_Exercise_
Copy out the entries below word for word, leaving out the pictures.

--- Given data Enclosed Below ---

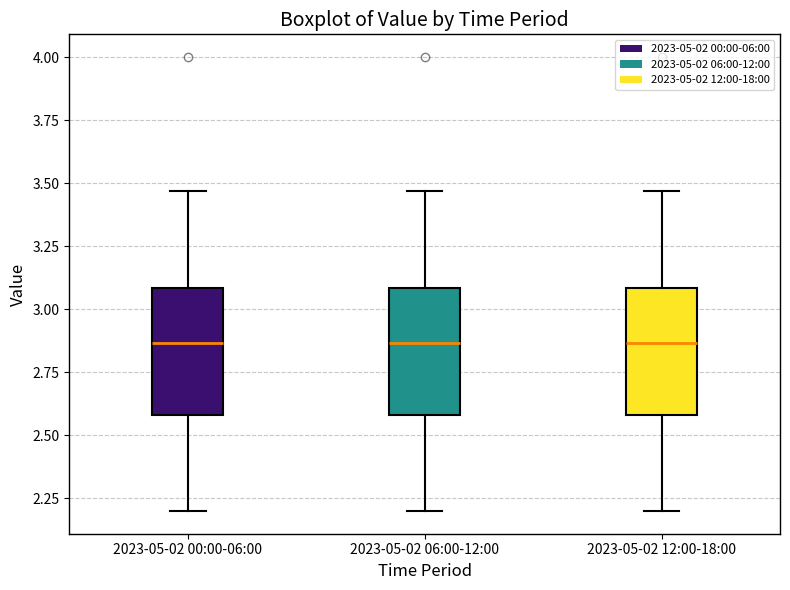

Where does the lower whisker of the box for 2023-05-02 00:00-06:00 end on the y-axis? The values are not printed on the chart, so give them approximately, as read against the axis.

2.20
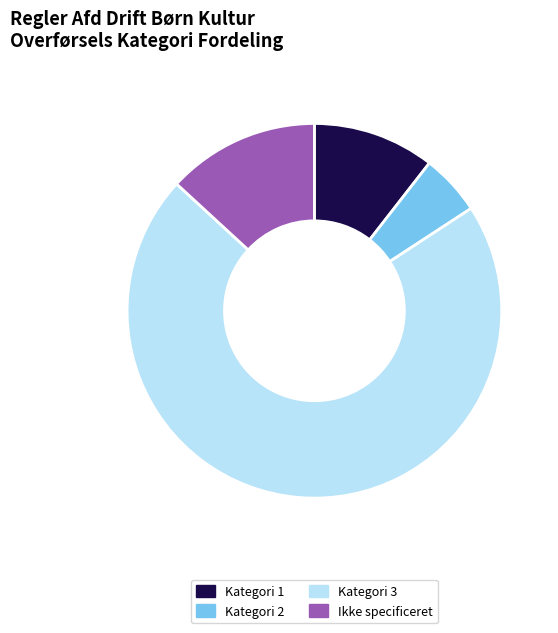

Which slice is the smallest?

Kategori 2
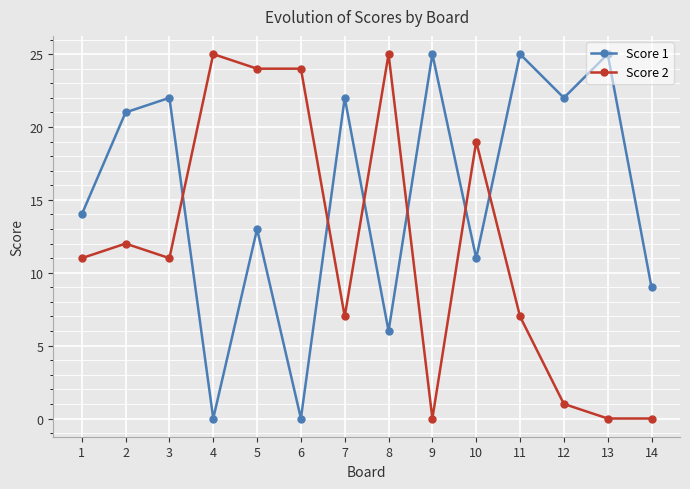

At 4, list the series in order from largest to smallest.

Score 2, Score 1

--- End of Enclosed Given data ---

_Output for this exercise_
Where does the lower whisker of the box for 2023-05-02 00:00-06:00 end on the y-axis? The values are not printed on the chart, so give them approximately, as read against the axis.

2.20

Which slice is the smallest?

Kategori 2

At 4, list the series in order from largest to smallest.

Score 2, Score 1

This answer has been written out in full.